### Data supplied
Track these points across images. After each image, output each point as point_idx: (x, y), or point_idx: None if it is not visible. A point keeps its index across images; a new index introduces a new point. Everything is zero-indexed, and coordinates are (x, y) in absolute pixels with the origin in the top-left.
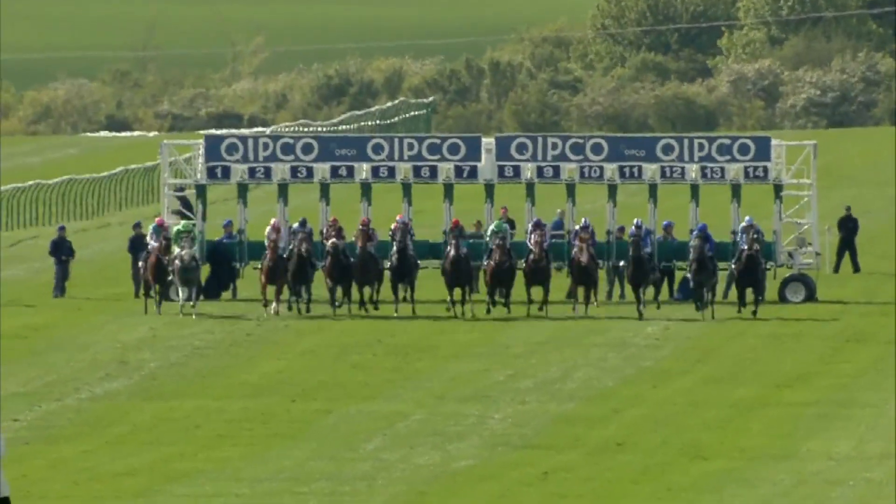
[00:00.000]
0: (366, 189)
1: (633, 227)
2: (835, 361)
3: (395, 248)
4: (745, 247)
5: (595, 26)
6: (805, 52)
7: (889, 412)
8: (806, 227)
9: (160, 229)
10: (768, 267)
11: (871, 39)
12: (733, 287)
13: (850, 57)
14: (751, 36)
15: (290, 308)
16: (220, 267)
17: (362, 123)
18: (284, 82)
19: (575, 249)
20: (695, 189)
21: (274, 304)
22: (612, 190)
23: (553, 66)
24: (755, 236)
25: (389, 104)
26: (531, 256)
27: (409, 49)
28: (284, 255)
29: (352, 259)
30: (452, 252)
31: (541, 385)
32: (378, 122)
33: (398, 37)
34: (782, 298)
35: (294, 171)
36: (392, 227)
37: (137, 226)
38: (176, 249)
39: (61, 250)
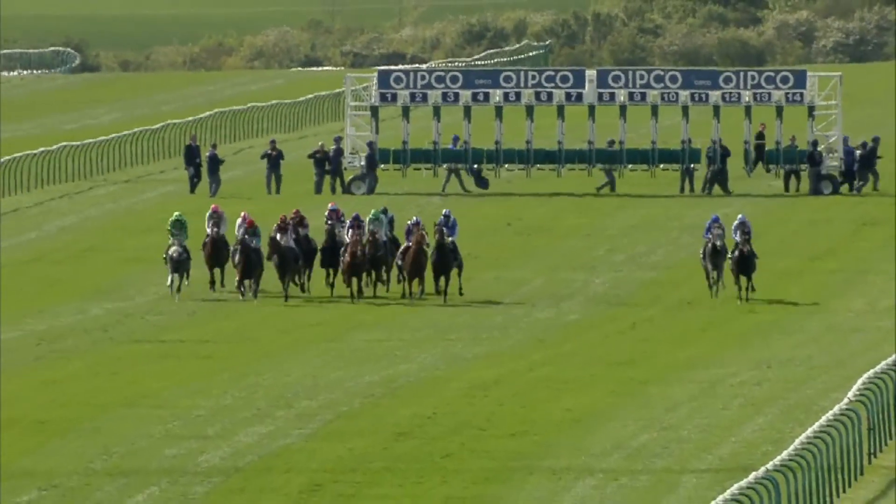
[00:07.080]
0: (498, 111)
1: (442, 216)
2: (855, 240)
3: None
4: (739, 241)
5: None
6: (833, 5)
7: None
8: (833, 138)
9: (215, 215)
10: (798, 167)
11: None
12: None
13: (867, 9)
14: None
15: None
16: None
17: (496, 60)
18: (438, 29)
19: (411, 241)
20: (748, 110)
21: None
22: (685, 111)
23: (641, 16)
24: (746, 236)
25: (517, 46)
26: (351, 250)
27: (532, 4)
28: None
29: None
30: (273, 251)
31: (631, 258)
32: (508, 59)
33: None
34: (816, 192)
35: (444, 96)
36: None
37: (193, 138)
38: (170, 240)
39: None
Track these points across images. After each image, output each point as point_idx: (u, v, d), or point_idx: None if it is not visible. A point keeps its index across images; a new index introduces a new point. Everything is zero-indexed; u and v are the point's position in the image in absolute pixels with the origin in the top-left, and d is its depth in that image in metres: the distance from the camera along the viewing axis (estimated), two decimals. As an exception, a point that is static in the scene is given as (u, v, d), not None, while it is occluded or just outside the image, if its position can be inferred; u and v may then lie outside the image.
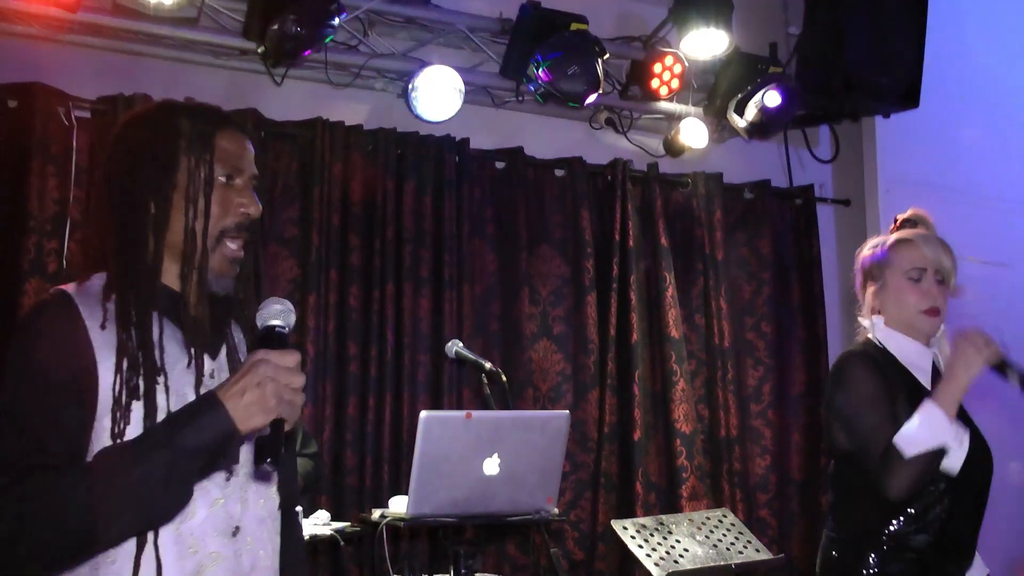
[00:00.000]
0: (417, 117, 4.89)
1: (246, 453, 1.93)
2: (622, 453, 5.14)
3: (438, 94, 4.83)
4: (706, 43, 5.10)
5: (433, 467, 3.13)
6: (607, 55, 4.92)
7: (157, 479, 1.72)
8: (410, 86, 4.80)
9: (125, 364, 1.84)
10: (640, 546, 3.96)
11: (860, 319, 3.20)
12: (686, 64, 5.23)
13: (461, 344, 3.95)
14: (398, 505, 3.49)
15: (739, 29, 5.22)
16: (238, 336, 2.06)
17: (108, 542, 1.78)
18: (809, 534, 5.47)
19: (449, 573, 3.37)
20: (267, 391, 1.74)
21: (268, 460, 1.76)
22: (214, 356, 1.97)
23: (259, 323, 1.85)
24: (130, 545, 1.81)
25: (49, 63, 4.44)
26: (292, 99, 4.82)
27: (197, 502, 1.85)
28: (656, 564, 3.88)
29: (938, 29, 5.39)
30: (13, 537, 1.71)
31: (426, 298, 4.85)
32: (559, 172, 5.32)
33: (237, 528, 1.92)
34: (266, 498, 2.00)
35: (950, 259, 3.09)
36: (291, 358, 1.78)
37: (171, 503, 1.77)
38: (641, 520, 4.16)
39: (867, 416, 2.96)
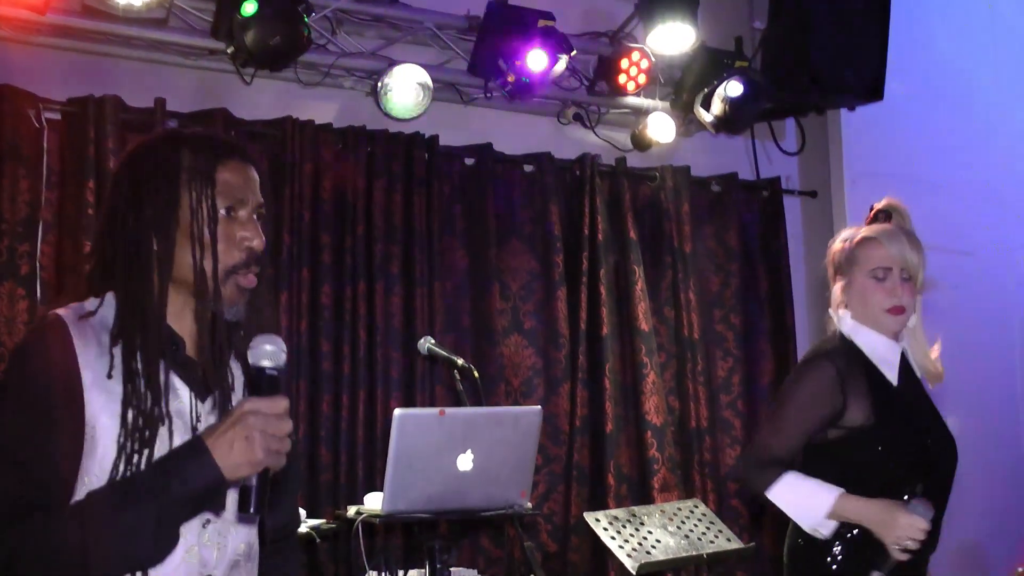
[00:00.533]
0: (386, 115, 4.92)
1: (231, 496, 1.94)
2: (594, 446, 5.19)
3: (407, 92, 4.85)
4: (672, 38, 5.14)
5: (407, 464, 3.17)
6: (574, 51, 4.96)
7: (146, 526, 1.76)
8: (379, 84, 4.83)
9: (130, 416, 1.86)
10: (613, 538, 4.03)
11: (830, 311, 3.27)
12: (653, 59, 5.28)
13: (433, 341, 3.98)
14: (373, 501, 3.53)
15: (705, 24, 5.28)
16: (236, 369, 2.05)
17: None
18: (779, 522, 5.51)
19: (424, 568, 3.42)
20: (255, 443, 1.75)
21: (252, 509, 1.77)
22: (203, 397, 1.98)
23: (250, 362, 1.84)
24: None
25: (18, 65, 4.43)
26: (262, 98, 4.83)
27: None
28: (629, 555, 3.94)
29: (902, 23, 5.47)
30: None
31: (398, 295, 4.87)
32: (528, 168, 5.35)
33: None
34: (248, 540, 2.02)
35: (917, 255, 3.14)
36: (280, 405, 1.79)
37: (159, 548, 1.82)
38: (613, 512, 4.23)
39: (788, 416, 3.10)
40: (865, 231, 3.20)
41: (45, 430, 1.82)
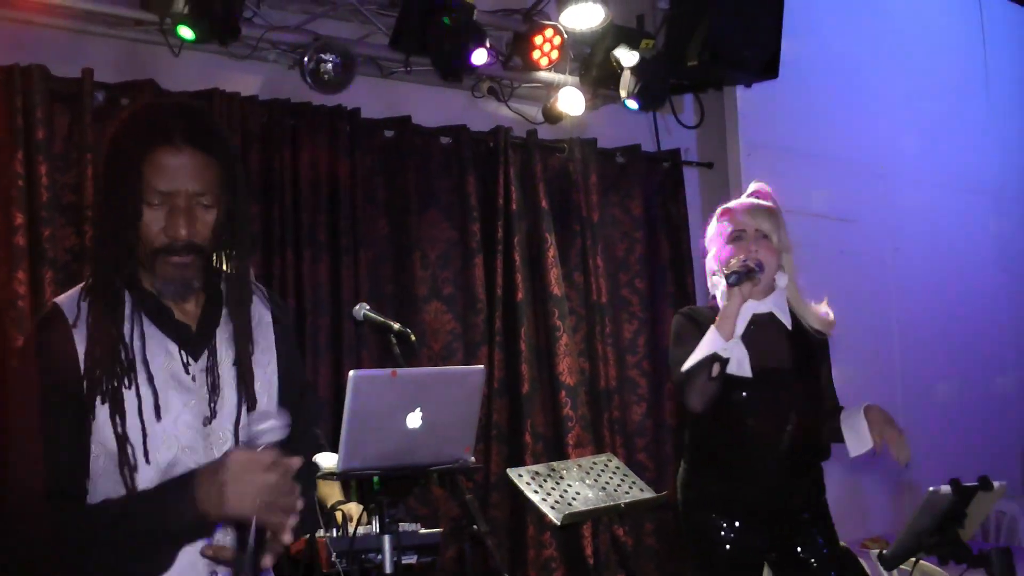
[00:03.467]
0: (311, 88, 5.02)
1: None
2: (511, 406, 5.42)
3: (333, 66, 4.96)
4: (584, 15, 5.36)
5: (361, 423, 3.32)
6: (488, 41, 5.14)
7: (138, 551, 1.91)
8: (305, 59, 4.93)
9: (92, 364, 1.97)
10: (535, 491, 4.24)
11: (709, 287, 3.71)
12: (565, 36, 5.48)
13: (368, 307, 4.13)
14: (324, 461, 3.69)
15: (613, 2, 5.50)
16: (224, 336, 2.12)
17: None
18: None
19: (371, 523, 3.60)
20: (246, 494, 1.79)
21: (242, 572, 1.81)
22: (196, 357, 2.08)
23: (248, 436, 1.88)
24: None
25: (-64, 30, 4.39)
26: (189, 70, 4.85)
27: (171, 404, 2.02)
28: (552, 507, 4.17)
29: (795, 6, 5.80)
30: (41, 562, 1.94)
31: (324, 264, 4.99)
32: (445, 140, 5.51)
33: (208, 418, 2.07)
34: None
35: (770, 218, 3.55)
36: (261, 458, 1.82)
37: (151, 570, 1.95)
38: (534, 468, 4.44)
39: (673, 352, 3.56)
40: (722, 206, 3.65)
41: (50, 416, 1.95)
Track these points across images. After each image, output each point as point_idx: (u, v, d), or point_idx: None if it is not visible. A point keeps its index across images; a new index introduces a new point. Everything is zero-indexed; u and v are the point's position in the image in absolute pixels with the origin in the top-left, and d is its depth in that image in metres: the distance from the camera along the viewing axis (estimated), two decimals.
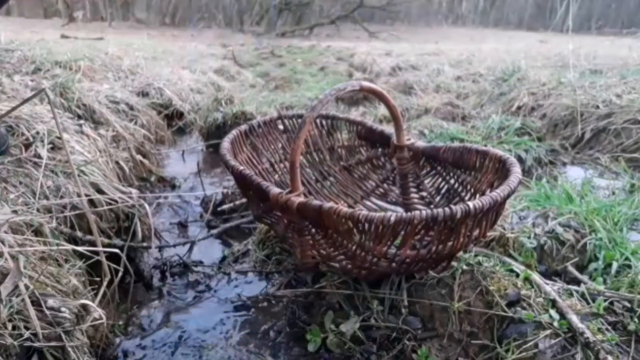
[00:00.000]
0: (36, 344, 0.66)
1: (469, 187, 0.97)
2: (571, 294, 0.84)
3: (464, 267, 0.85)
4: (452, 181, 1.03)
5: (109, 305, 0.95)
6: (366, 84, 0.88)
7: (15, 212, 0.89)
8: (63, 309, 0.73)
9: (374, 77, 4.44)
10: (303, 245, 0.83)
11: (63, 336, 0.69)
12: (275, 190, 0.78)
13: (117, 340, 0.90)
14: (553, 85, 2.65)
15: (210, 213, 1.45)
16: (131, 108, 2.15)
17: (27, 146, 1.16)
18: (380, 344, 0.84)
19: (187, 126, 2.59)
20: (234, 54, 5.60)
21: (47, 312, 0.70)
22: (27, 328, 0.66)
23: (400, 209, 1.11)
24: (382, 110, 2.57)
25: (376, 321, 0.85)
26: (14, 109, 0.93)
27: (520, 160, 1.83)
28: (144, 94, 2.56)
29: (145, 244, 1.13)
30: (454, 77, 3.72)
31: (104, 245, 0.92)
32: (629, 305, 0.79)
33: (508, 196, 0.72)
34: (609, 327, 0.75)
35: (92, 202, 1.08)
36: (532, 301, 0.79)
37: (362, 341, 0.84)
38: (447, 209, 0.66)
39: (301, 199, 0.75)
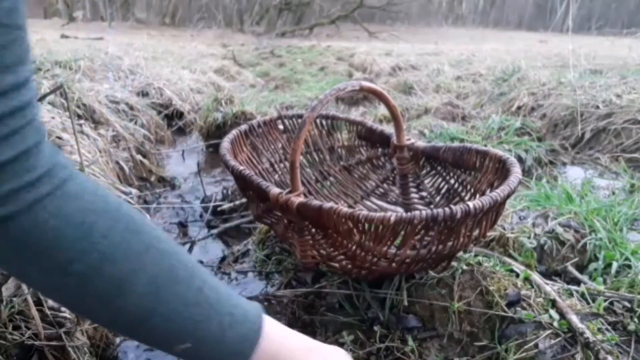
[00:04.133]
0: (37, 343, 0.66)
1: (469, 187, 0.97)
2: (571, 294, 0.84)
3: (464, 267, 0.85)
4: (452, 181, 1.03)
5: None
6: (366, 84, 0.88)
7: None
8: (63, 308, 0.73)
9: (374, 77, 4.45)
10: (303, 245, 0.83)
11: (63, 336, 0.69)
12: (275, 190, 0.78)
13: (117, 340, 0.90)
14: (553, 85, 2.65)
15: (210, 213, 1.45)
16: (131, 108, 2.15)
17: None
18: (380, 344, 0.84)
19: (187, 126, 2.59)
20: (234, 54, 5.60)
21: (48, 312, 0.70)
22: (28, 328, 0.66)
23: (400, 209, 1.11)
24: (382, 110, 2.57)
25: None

### What needs to be done
From the records above, repeat exactly the lines from the one with "23: (259, 323, 1.85)" through the one with "39: (867, 416, 2.96)", both included.

### Exercise solution
23: (259, 323, 1.85)
24: (130, 545, 1.81)
25: (49, 63, 4.44)
26: (292, 99, 4.82)
27: (197, 502, 1.85)
28: (656, 564, 3.88)
29: (938, 29, 5.39)
30: (13, 537, 1.71)
31: (426, 298, 4.85)
32: (559, 172, 5.32)
33: (237, 528, 1.92)
34: (266, 498, 2.00)
35: (950, 259, 3.09)
36: (291, 358, 1.78)
37: (171, 503, 1.77)
38: (641, 520, 4.16)
39: (867, 416, 2.96)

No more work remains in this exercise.